The second status report, submitted on April 1, reported that of the initial search, the following was deemed potentially responsive:

  1. “Brady Order and Written Approval” and “Giuliani Directives, Guidance, & Communications” (aggregated) at Main DOJ: 30 pages referred
  2. “Giuliani Directives, Guidance, & Communications” and “Brady-Giuliani Communications” at USAPAW, of 272 pages reviewed so far:
    • 3 pages released in full
    • 189 pages referred to other agencies for consultation
    • 83 duplicates or non-responsive

Here is the USAPAW production.

The third status report, submitted on May 3, reported the following:

  1. “Brady Order and Written Approval” and “Giuliani Directives, Guidance, & Communications” (aggregated) at Main DOJ:
    • 18 pages released in partly redacted form
    • 4 pages withheld entirely under b5 deliberative exemption
    • 6 pages awaiting a response from some other component
  2. “Giuliani Directives, Guidance, & Communications” and “Brady-Giuliani Communications” at USAPAW, of 263 pages reviewed this month:
    • 5 pages released, 3 of which include b6, b7A and b7C redactions
    • 14 pages referred to another component
    • 244 pages non-responsive or duplicates

Here is the USAPAW production and here is the Main DOJ production.

Here’s what has currently been provided to American Oversight (go here for live links).

Note, this may be clarified in upcoming dumps, but for now, there appears to be something very irregular with the OIP response. At first, DOJ said there were up to 8,851 items that were responsive to American Oversight’s request. But with the next status report, DOJ said there were just 30 pages. The most recent release claimed to account for 28 of those 30 pages.

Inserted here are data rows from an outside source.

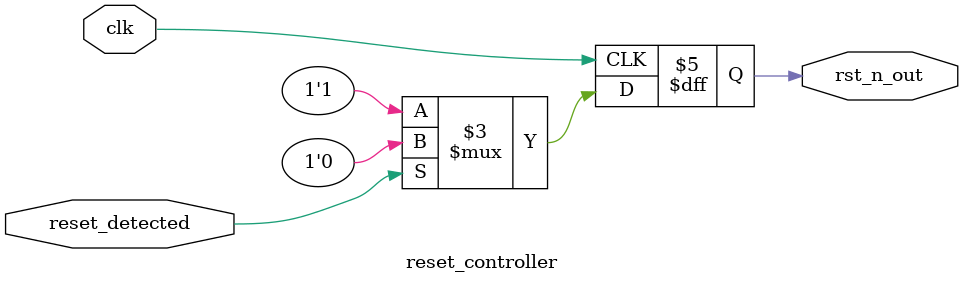
<source format=sv>
module RD7(
  input clk,
  input rst_n_in,
  output rst_n_out
);

  // 内部信号连接
  wire reset_detect_signal;
  
  // 实例化复位检测子模块
  reset_detector reset_detector_inst(
    .clk(clk),
    .rst_n_in(rst_n_in),
    .reset_detected(reset_detect_signal)
  );
  
  // 实例化复位处理子模块
  reset_controller reset_controller_inst(
    .clk(clk),
    .reset_detected(reset_detect_signal),
    .rst_n_out(rst_n_out)
  );

endmodule

// 复位检测子模块
module reset_detector(
  input clk,
  input rst_n_in,
  output reg reset_detected
);

  always @(posedge clk or negedge rst_n_in) begin
    if (!rst_n_in) begin
      reset_detected <= 1'b1; // 检测到复位
    end else begin
      reset_detected <= 1'b0; // 无复位
    end
  end

endmodule

// 复位控制子模块
module reset_controller(
  input clk,
  input reset_detected,
  output reg rst_n_out
);

  always @(posedge clk) begin
    if (reset_detected) begin
      rst_n_out <= 1'b0; // 激活复位
    end else begin
      rst_n_out <= 1'b1; // 释放复位
    end
  end

endmodule
</source>
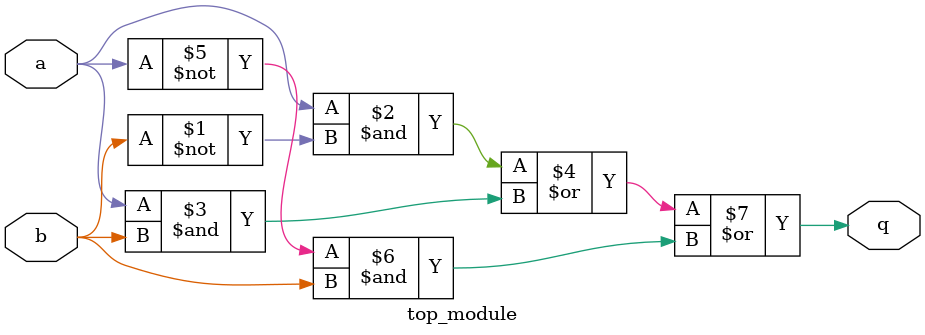
<source format=sv>
module top_module (
    input a, 
    input b, 
    output q
);

assign q = (a & ~b) | (a & b) | (~a & b);

endmodule

</source>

In the second joint status report, OIP stated that it had completed its search and its initial responsiveness and deduplication review of potentially responsive documents and identified approximately 30 pages of material likely responsive to Plaintiff’s request. See ECF No.7, ¶ 2. OIP further stated that it had sent these records out for consultation pursuant to the Department’s regulations, 28 C.F.R. § 16.4(d), and expected to be able to provide its first response to Plaintiff on or around April 29, 2021. Id. On April 29, 2021, OIP made its first interim response. It released 18 pages in part with portions redacted pursuant to Exemptions 5 and/or 6 and withheld four pages in full pursuant to Exemption 5. OIP is awaiting responses from other components on the remaining six pages.

The math looks like this:

18 pages released

4 pages withheld under b5 exemption*

6 pages referred to another component

Total: 28 pages

Remaining: 2 pages

That’s a problem because there are at least two pages of emails that were part of the USAPAW response that must have had a counterpart at DOJ, as well as one missing from both (though USAPAW has 1000 pages to release):

  • A January 3, 2020 email from Seth DuCharme to Scott Brady asking, “Scott do you have time for a quick call today in re a possible discreet assignment from OAG and ODAG?” (Brady’s response, which includes DuCharme’s original, is included in both, but the copy released by OIP was printed out from Brady’s account, not DuCharme’s).
  • A February 11, 2020 email from Brady to DuCharme, asking “Seth, do you have a few minutes to catch up today?” The email should exist in both accounts, and should be included in both OIP and USAPAW’s response.
  • A March 5, 2020 email from Brady to DuCharme, asking “Seth: do you have 5 minutes to talk today?”

Brady resigned effective February 26 and DuCharme resigned effective March 19. At the time he resigned, DuCharme was supervising an investigation into this Derkach stuff, one that excluded Rudy as a subject.

I assume this will become more clear with further releases (indeed, American Oversight may have the next installment already). Perhaps there’s a sound explanation. But thus far, it looks like only the Brady side of exchanges between him and DuCharme have been provided in response.

* The response letter to Jerry Nadler was two pages long, and the draft was sent twice (or there were two drafts), so those probably account for the 4 pages withheld on b5 exemptions.